The big news this morning is a rumor that the White House is considering taking over ownership of certain banks — the latest move in the government’s “Whack-a-Mole” approach to dealing with the current financial market crisis.

According to the Associated Press:

An administration official, who spoke on condition of anonymity because no decision has been made, said the $700 billion rescue package passed by Congress last week allows the Treasury Department to inject fresh capital into financial institutions and get ownership shares in return.

This official said all the new powers granted in the legislation were being considered as the administration seeks to deal with a serious credit crisis that has caused the biggest upheavals on Wall Street in seven decades and continues to roil global markets.

This rumor comes on the heels of yesterday’s emergency interest rate cut by the Fed, which reduced its key rate from 2 percent to 1.5 percent.

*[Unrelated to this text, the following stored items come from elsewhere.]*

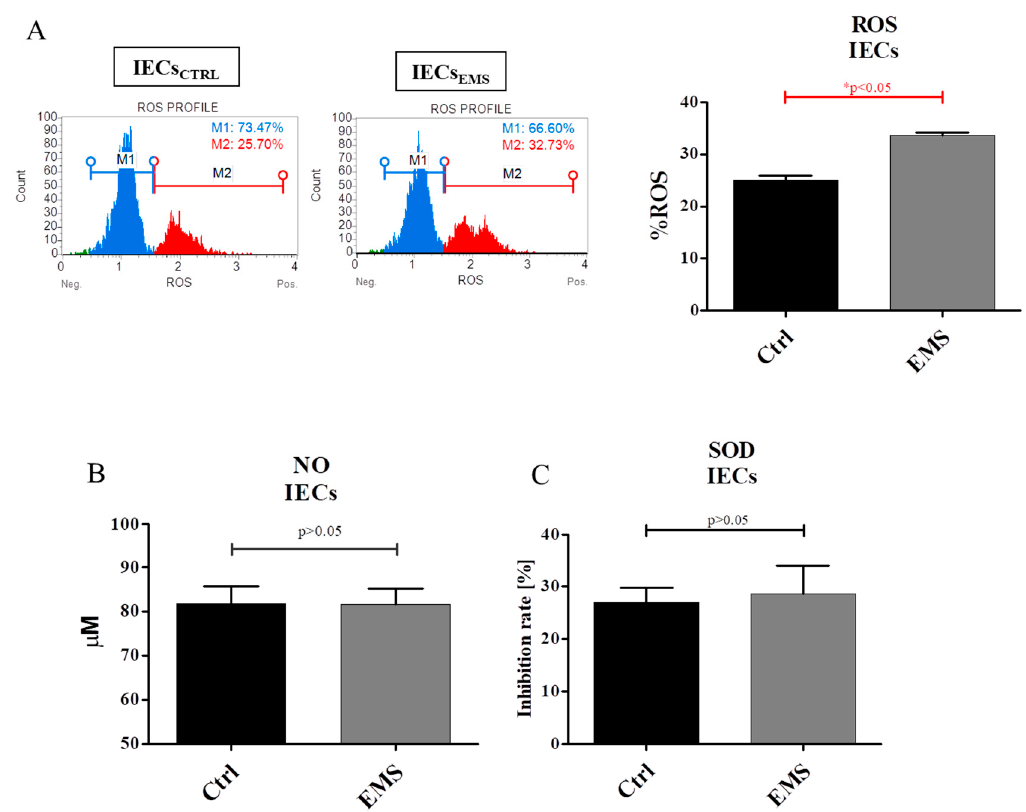
Figure 8. Oxidative stress factors in IECs cultures. The amount of ROS was elevated in IECs EMS in comparison to control group ( A ), whereas NO amount analysis showed no significant differences between groups ( B ). Similarly, the activity of the antioxidative enzyme SOD (C) was comparable in IECs CTRL and IECs EMS . Results expressed as mean ± S.D. * p < 0.05.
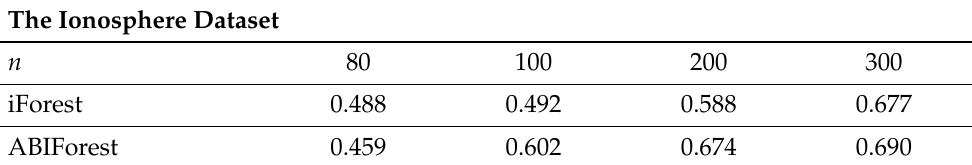
Table 8. F1-score measures of the original iForest and ABIForest as functions of the number of instances n in the Ionosphere dataset under the condition that the ratio of normal and anomalous instances was not changed.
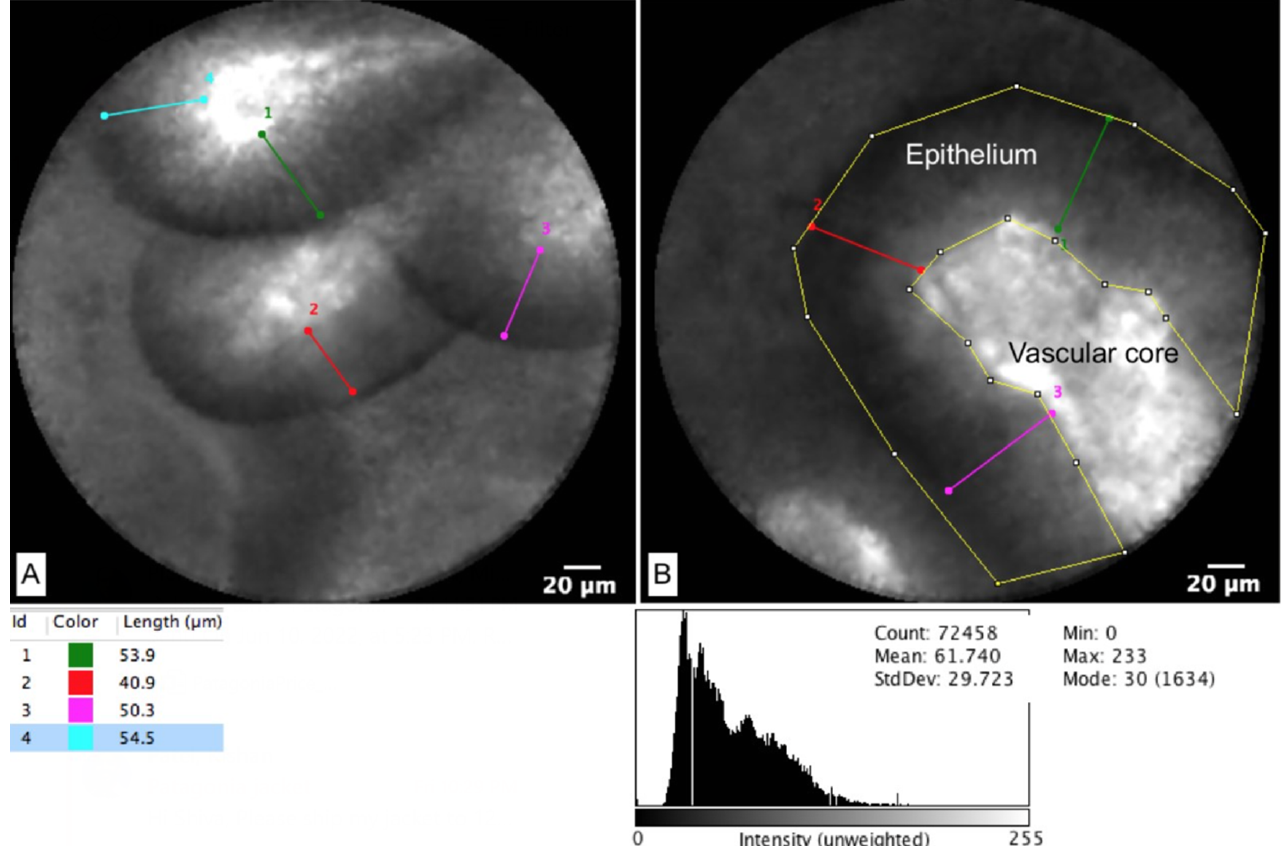
Figure 1. EUS-nCLE image of IPMN. A: Left panel : IPMN epithelium and vascular core. Each linear marking corresponds to a different epithelial thickness, as shown in the adjacent measurement. B: Right panel : IPMN epithelium and vascular core, with measurements of epithelial density as proxied by pixel intensity in image, with corresponding histogram of mean pixel intensity.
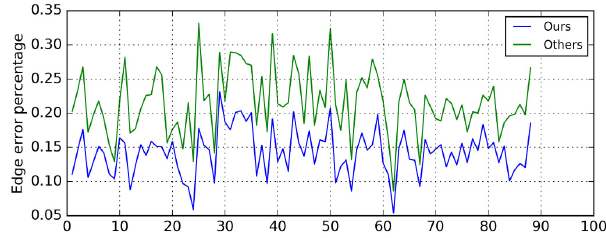
Fig. 11 Edge errors for our algorithm and the method in Ref. [21].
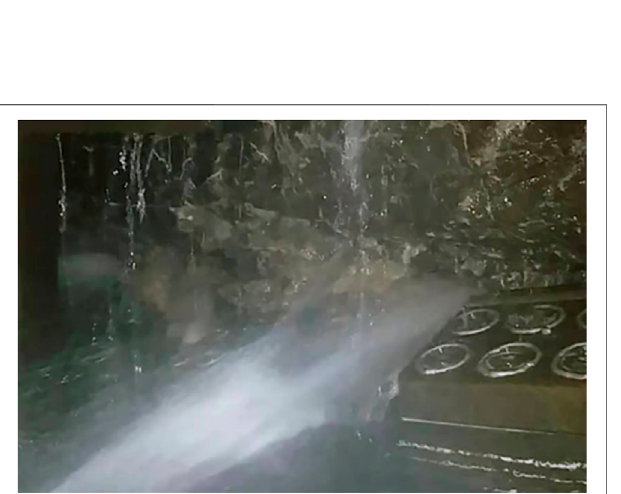
FIGURE 3 | A real image of detected karst cave in limestone formation near the tunnel.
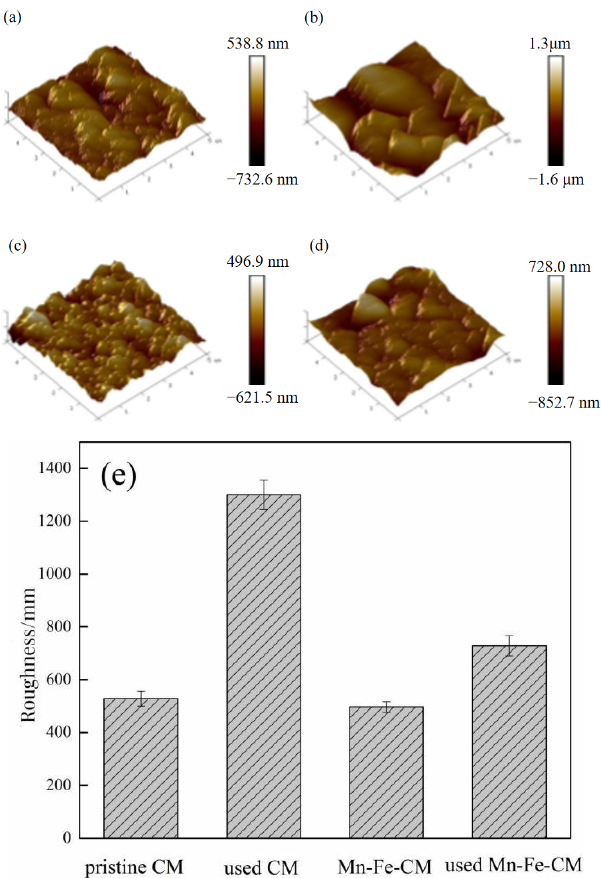
Figure 7. AFM characterization of ceramic membranes before and after use in the combined process: ( a , c ) CM and Mn-Fe-CM before use; ( b , d ) CM and Mn-Fe-CM after use, ( e ) roughness variation. Table 2. Removal performance and membrane fouling change in different ozonation-ceramic mem- brane filtration systems.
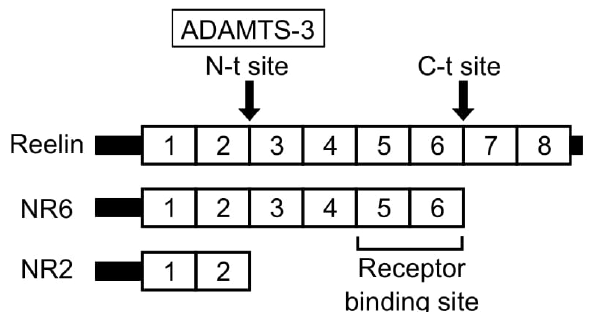
Figure 1. Schematic representation of the Reelin structure and cleavage by a disintegrin and metallo- proteinase with thrombospondin motifs-3 (ADAMTS-3).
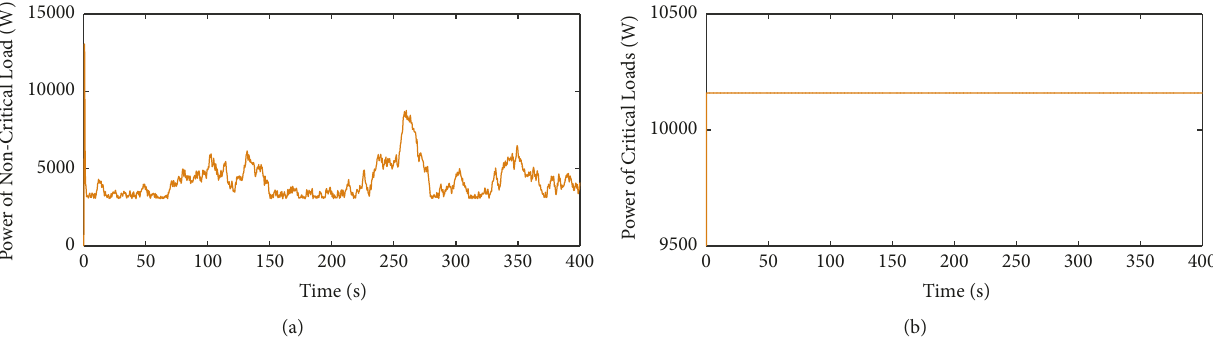
Figure 16: The input power waveform of loads when ES is activated. (a) Noncritical load. (b) Critical loads.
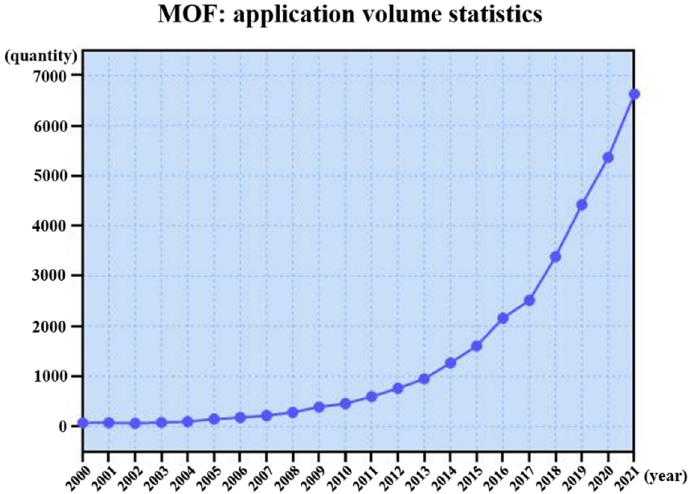
Figure 15. The research quantity curve of MOF in the past two decades.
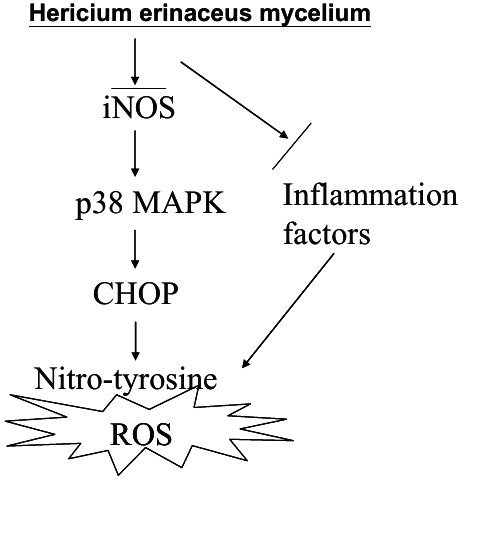
Figure 7. Schematic presentation of the signaling pathways involved in H. erinaceus mycelium inhibited transient global ischemia brain apoptosis and inflammation in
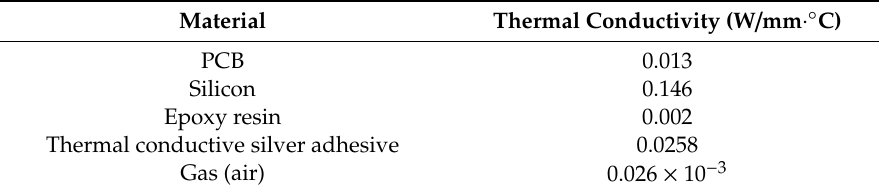
Table 2. SiP materials and corresponding thermal conductivity [14].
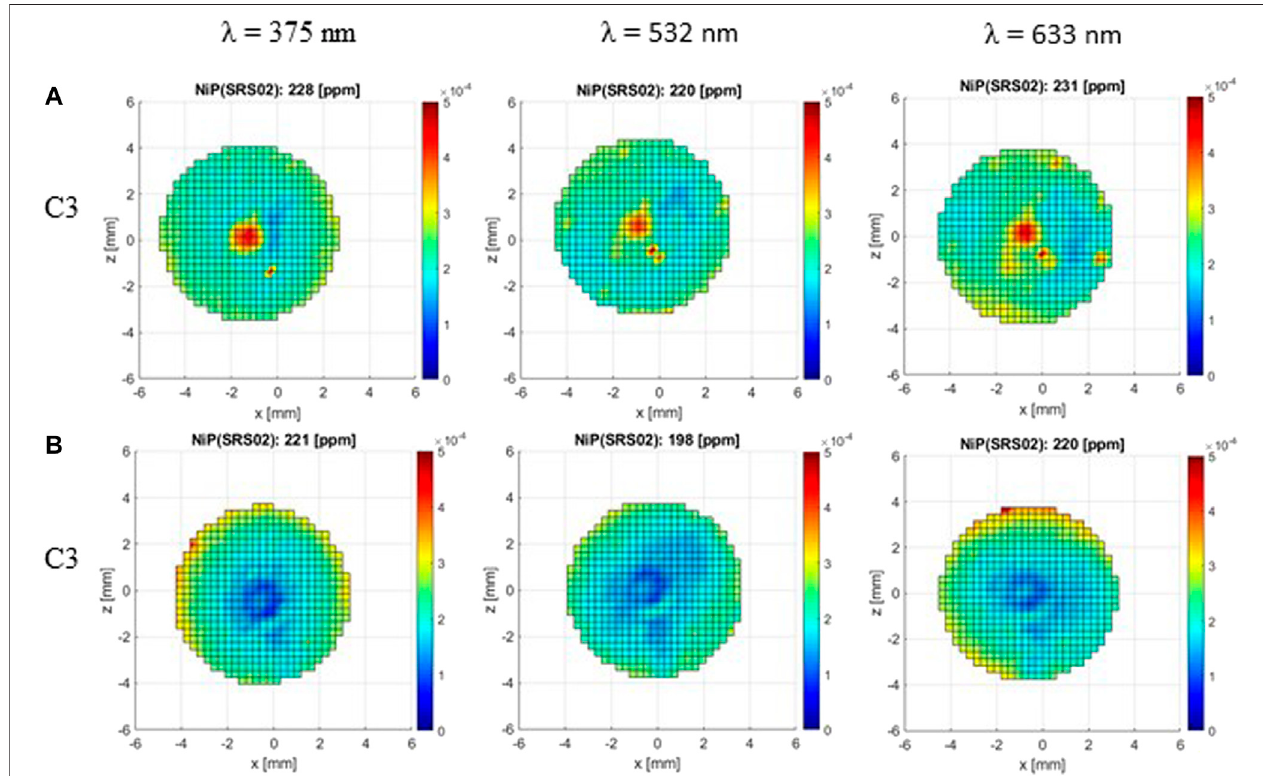
FIGURE 8 | Re fl ectance map of two cavities (C3 (A)/top and C3 (B)/bottom) with a curved tube at the apogee for the wavelengths: 375, 532, and 633 nm. The upper value of each panel represents the average re fl ectance in ppm calculated from maps.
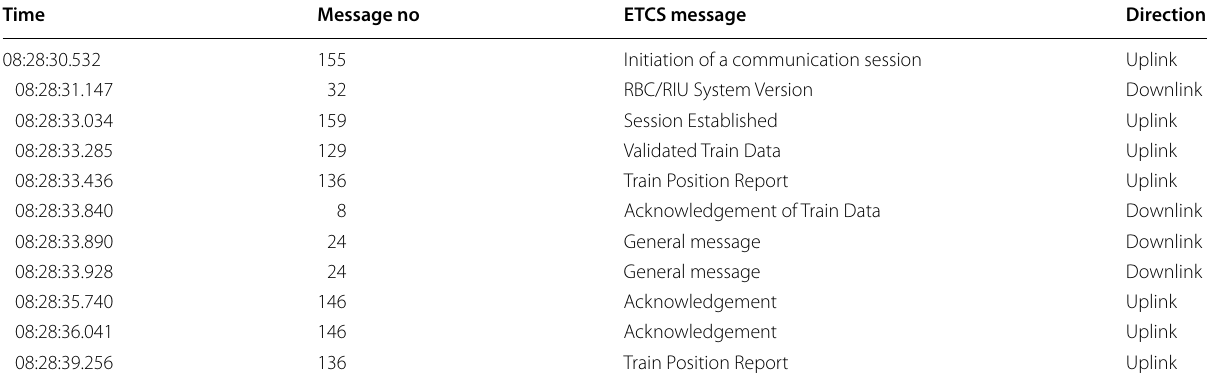
Table 1 Connection establishment signaling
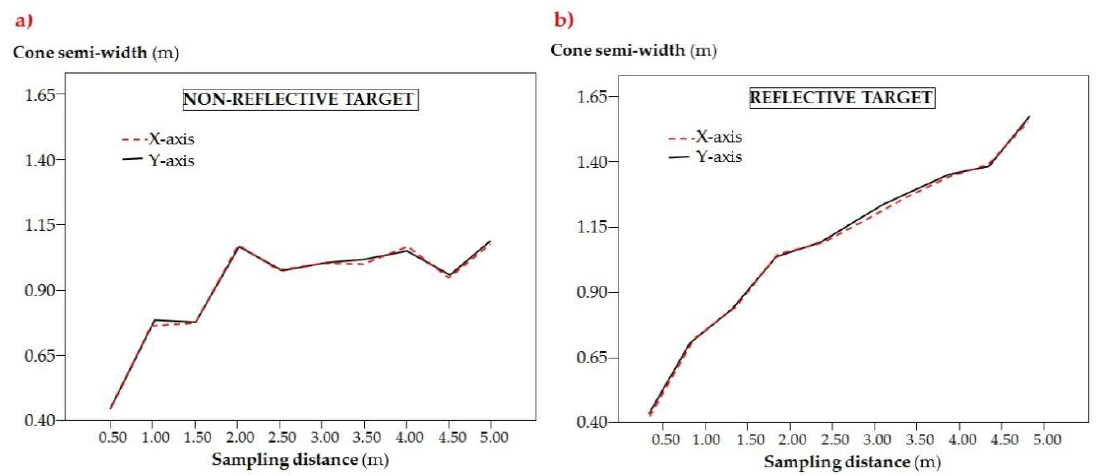
Figure 9. Cone semi width (m) for non-reflective target ( a ) and reflective target ( b ).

In an effort to stave off the spread of the U.S. finance market woes, other global central banks followed suit, including the Bank of England, The European Central Bank and the central banks for Canada, Sweden, Switzerland and China.

Details on the possible U.S. government takeover of select banks are sketchy, but proponents of the plan argue it will inject fresh capital into banks, help them clean up their balance sheets and allow them to resume lending.

The problem with this proposal (like nearly every other tactic that’s been employed over the past three weeks) is that it treats a symptom, rather than the cause. While market psychology is complex, much of the current panic is being driven by a fear of more mortgage defaults, which will add additional “bad debt” to already troubled balance sheets of banks and financial institutions that hold these loans. Buying out the bad debt isn’t the solution. You’re just transfering the problem from private institutions to public ones — in this case, the Federal government.

A better solution, which is what we are advocating here at “A Solution That Works,” is to have the Federal government and private lending institutions work together to immediately refinance the worst loans (those in most immediate danger of foreclosure) by reducing the interest-rate dramatically, waiving prepayment penalties (which makes it cost-prohibitive for homeowners to improve their situation) and refinance individuals out of risky loan programs and into safe, secure, fully-amortizing 30 year fixed loans.

There is no need to tamper with the principal amount or have the government “buy up” bad debt (both of which were proposed by John McCain this week), because the homeowner is given affordable, long-term fixed rate financing that allows them to afford and make their monthly payments.  Once you’ve accomplished that, the risk of foreclosure on these mortgages is immediately and dramatically-reduced.  This makes lending less risky, reduces the future risks associated with having these loans on the books, and as foreclosures slow, would start to stabilize property values.

While the homeowner may still be in a negative equity situation, they at least have hope at the end of the tunnel and chance to equalize their equity as property values stabilize, and hopefully grow.